Computer vision-based automation has become popular in detecting and monitoring plants’ nutrient deficiencies in recent times. The predictive model developed by various researchers were so designed that it can be used in an embedded system, keeping in mind the availability of computational resources. Nevertheless, the enormous popularity of smart phone technology has opened the door of opportunity to common farmers to have access to high computing resources. To facilitate smart phone users, this study proposes a framework of hosting high end systems in the cloud where processing can be done, and farmers can interact with the cloud-based system. With the availability of high computational power, many studies have been focused on applying convolutional Neural Networks-based Deep Learning (CNN-based DL) architectures, including Transfer learning (TL) models on agricultural research.
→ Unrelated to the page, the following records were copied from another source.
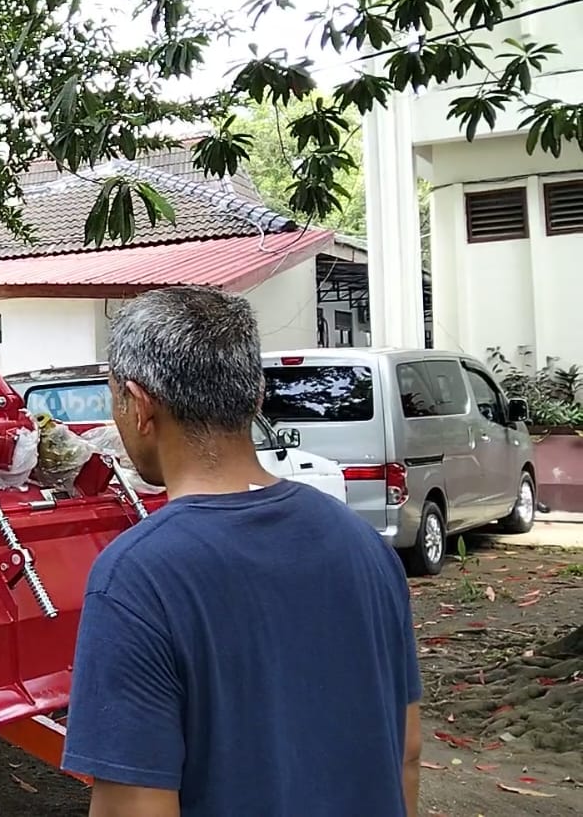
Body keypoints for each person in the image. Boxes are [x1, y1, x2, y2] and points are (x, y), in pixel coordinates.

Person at [60, 286, 422, 817]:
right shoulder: (365, 547)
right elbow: (406, 754)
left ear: (138, 406)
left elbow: (135, 807)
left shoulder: (138, 577)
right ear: (255, 397)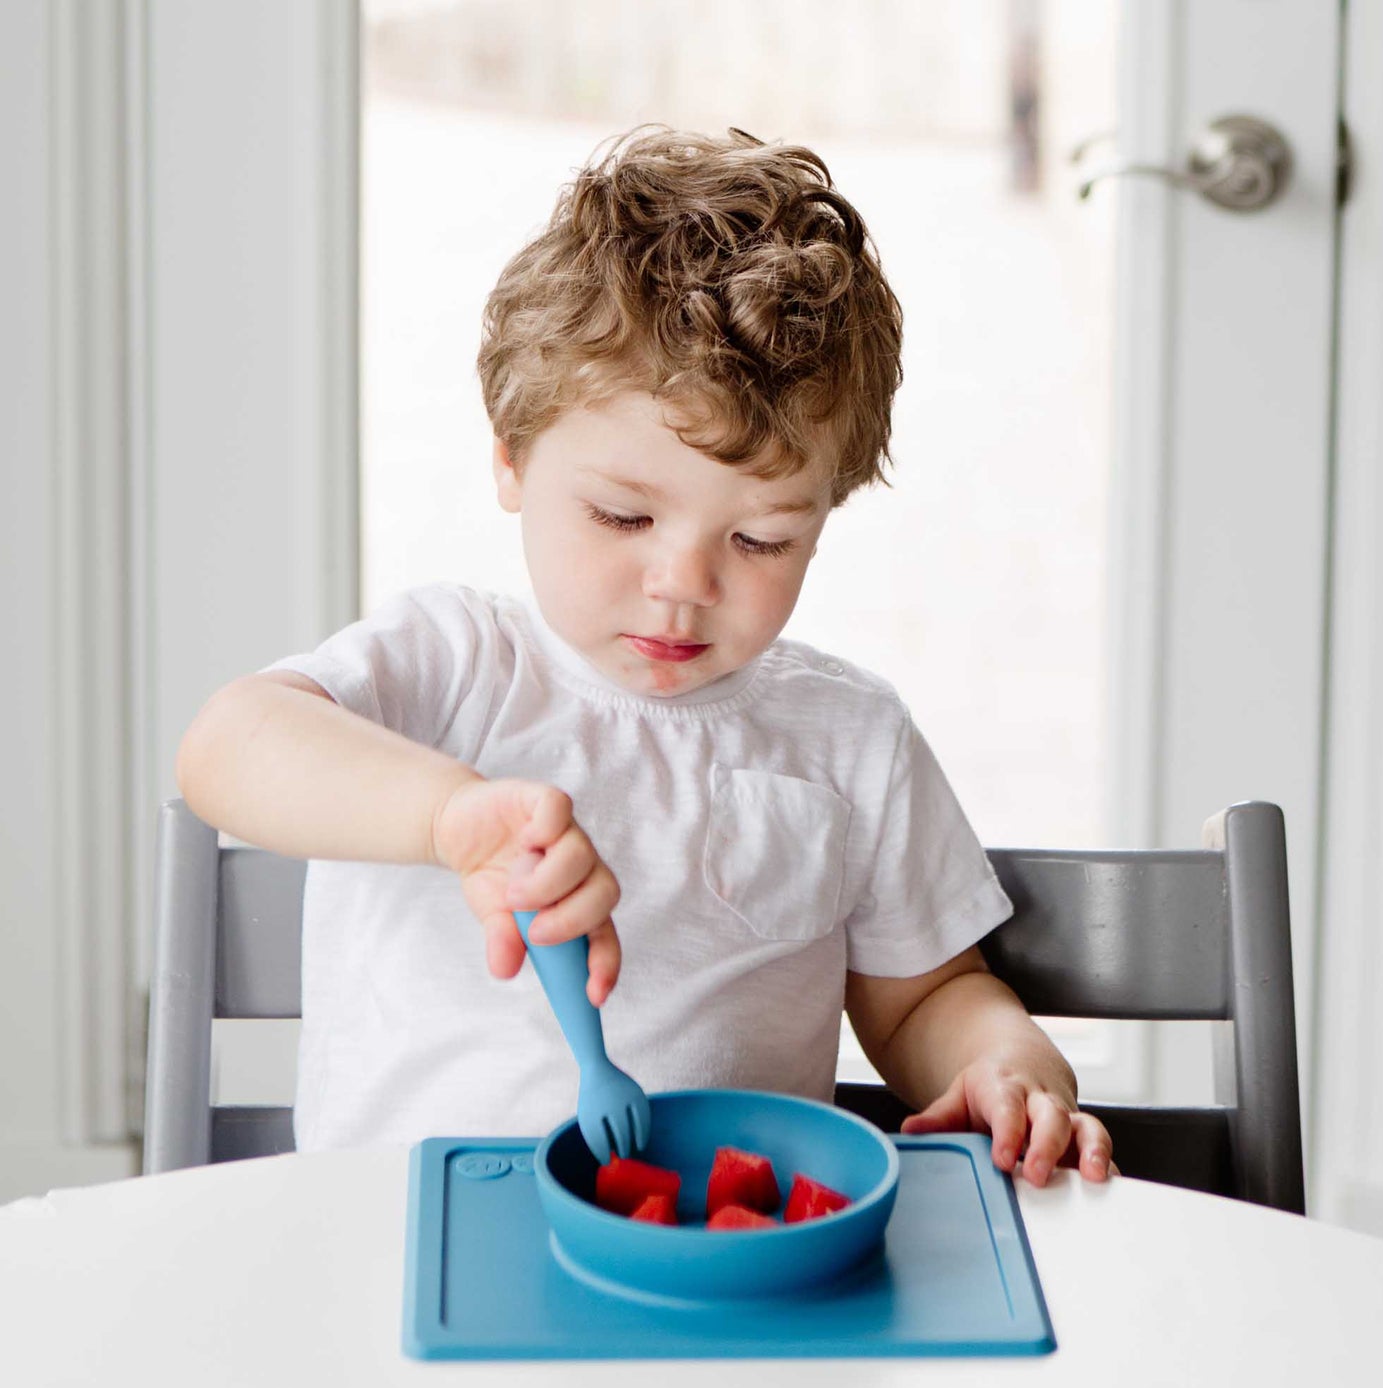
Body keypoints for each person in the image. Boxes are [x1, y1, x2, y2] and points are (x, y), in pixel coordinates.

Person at [177, 125, 1113, 1187]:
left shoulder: (848, 739)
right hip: (401, 1253)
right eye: (623, 516)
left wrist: (1007, 1064)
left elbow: (922, 995)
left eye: (760, 538)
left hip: (718, 1272)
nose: (684, 581)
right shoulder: (446, 666)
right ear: (510, 457)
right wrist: (449, 817)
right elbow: (227, 744)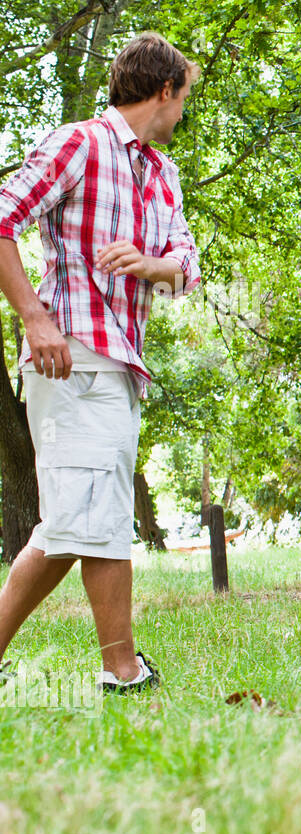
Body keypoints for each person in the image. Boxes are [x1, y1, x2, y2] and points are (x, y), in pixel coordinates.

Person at [0, 33, 201, 692]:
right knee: (95, 515)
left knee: (72, 522)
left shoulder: (162, 174)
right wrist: (34, 316)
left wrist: (151, 265)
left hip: (120, 363)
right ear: (164, 91)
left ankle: (119, 666)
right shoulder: (79, 144)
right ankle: (122, 670)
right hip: (68, 358)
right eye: (183, 100)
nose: (182, 115)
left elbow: (186, 268)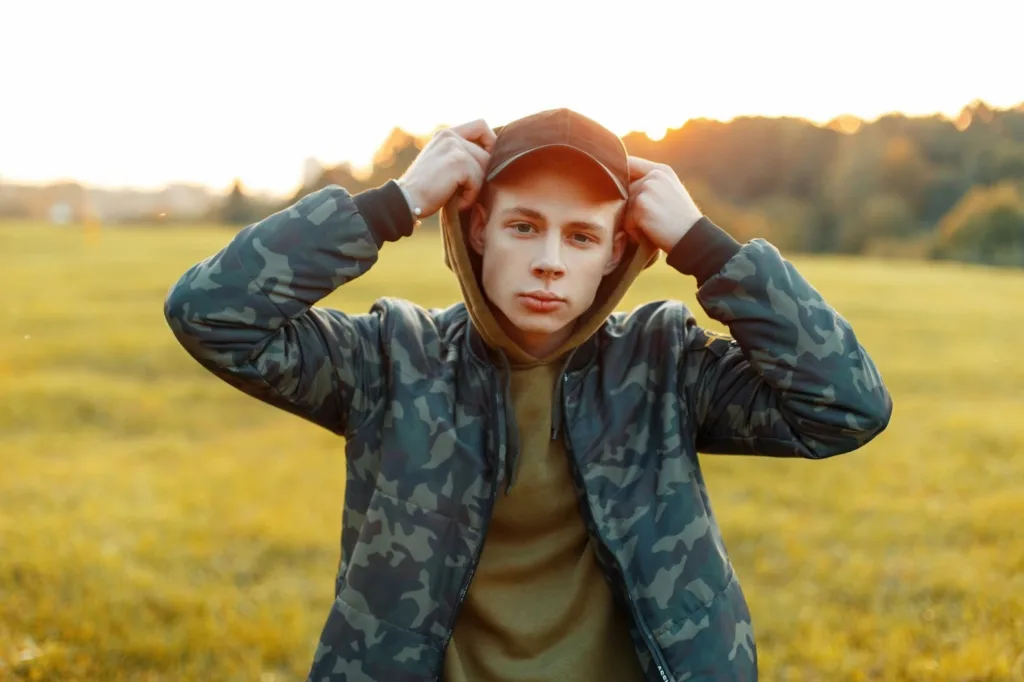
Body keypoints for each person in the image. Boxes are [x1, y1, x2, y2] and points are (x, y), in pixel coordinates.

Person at [164, 109, 892, 682]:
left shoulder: (665, 363)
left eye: (580, 237)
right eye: (523, 226)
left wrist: (706, 246)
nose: (548, 263)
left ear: (615, 251)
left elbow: (846, 406)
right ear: (478, 228)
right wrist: (397, 202)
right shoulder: (391, 358)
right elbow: (210, 313)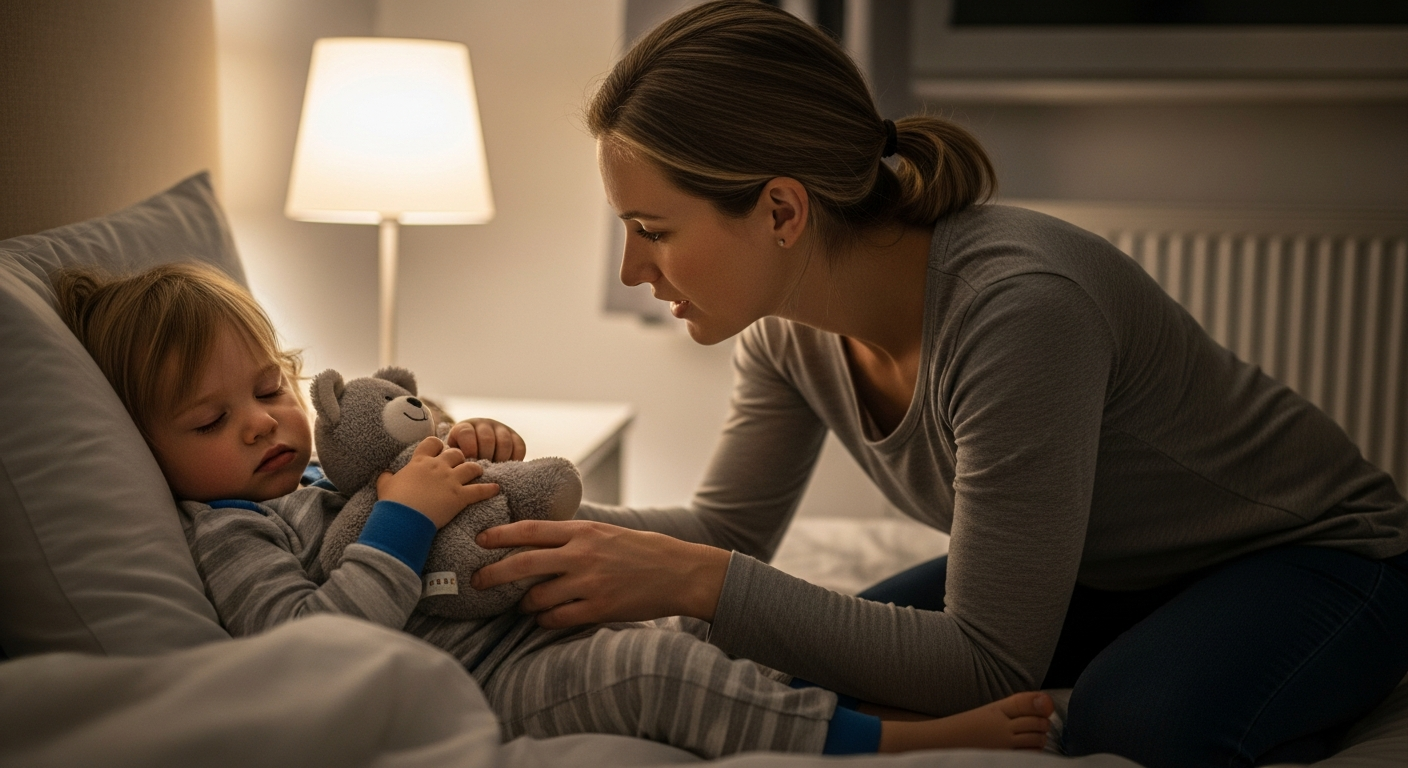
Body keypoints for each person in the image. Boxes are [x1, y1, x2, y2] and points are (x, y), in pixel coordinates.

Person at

Ensembling of various TL architectures has the potential to improve the performance of predictive models by a great extent. In this work, six TL architectures viz. InceptionV3, ResNet152V2, Xception, DenseNet201, InceptionResNetV2, and VGG19 are considered, and their various ensemble models are used to carry out the task of deficiency diagnosis in rice plants. Two publicly available datasets from Mendeley and Kaggle are used in this study. The ensemble-based architecture enhanced the highest classification accuracy to 100% from 99.17% in the Mendeley dataset, while for the Kaggle dataset; it was enhanced to 92% from 90%.